On Tuesday, the SEC approved a plan to allow companies to raise funds directly from the public.

Companies can now list on the New York Stock Exchange and raise capital directly from individual investors without the help of investment banks, the U.S. securities regulator said on Tuesday. For decades investment banks have organized IPOs, doing road shows to gain interest, doing the due diligence and setting the price.

“This is a game changer for our capital markets, leveling the playing field for everyday investors and providing companies with another path to go public at a moment when they are seeking just this type of innovation,” NYSE President Stacey Cunningham said in a statement.
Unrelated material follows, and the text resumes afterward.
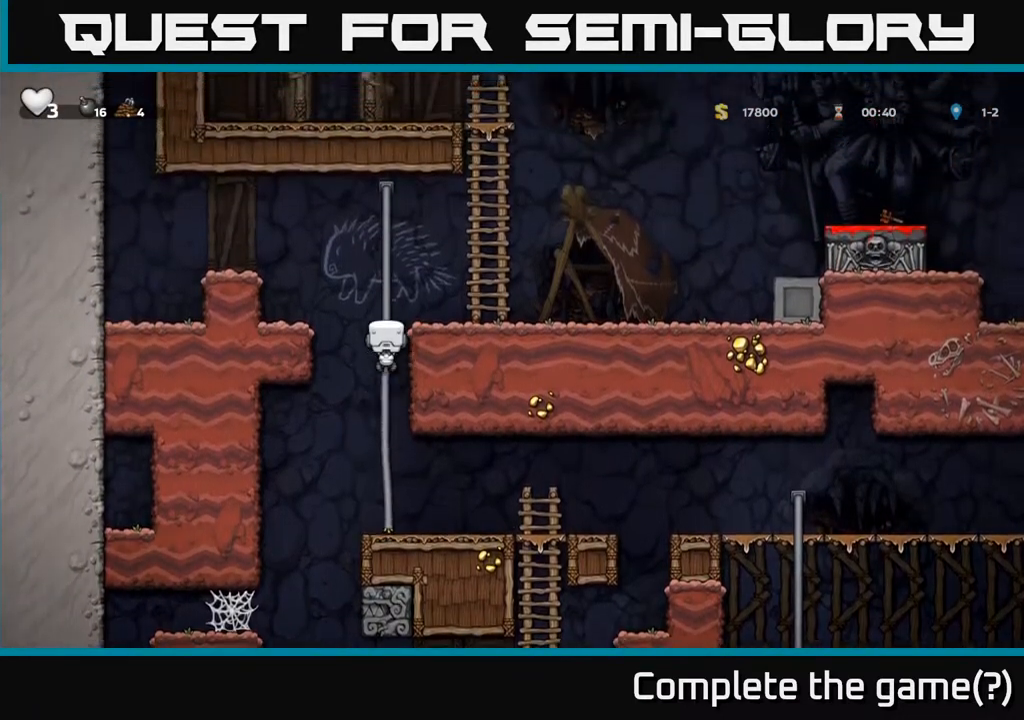
{"buttons": ["DPAD_RIGHT"], "left_stick": "center", "right_stick": "center", "events": [[67, "A", "down"], [83, "DPAD_RIGHT", "down"], [133, "DPAD_UP", "up"], [233, "A", "up"]]}
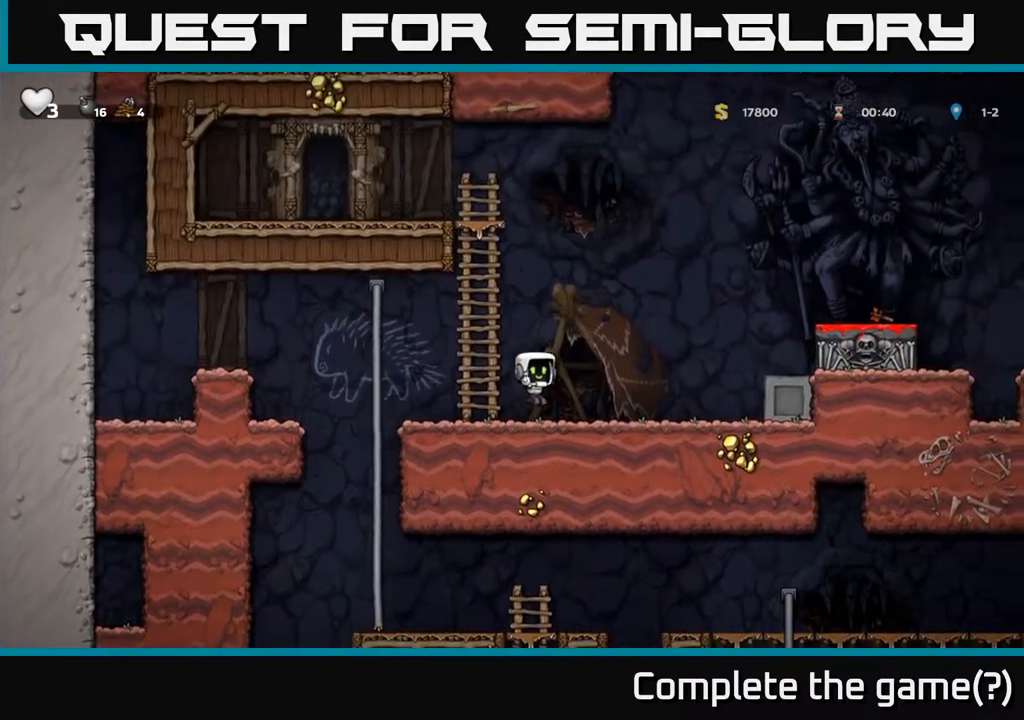
{"buttons": ["DPAD_RIGHT"], "left_stick": "center", "right_stick": "center", "events": [[133, "A", "down"], [283, "A", "up"]]}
Lev Bagramian, an advocate of the Washington-based Better Markets, said “while many have falsely blamed certain pro-investor regulations as too costly for companies that are considering going public, the real cost has been the average 7% - or higher for smaller issuers - that issuers pay to big Wall Street firms to underwrite the IPO.”

The new form of direct listings has the potential to “democratize the IPO process” when done in a responsible way that maintains strong investor protections, he added.

“The lack of a traditional underwriter means investors will lose a key protection: a gatekeeper incented to ensure that the disclosures around an initial listing are accurate and not misleading,” said SEC Democratic Commissioners Caroline Crenshaw and Allison Lee, who voted against the approval of NYSE’s rule.

The SEC said it found the NYSE proposal will “facilitate the orderly distribution and trading of shares, as well as foster competition.”

The plan was designed to “prevent fraudulent and manipulative acts and practices and to protect investors and the public interest,” it added (previously companies could list directly if it did not also raise capital).

Peter Thiel-backed Palantir Technologies and Asana are some of the high-profile, cash-rich private start-ups to choose the direct listing route this year.

Under the NYSE plan, issuers can sell shares directly on the exchange in an auction (this means individual investors will be able to get in at a lower price instead of being frozen out until it jumps).

Nasdaq Inc has a filed a similar direct listing proposal with the SEC.

“It was not a quick process to get this change through the SEC, which put a lot of effort into balancing the rights of investors versus the desire of more companies to have direct listing as an option,” said Michael Hermsen, a Chicago-based partner at law firm Mayer Brown.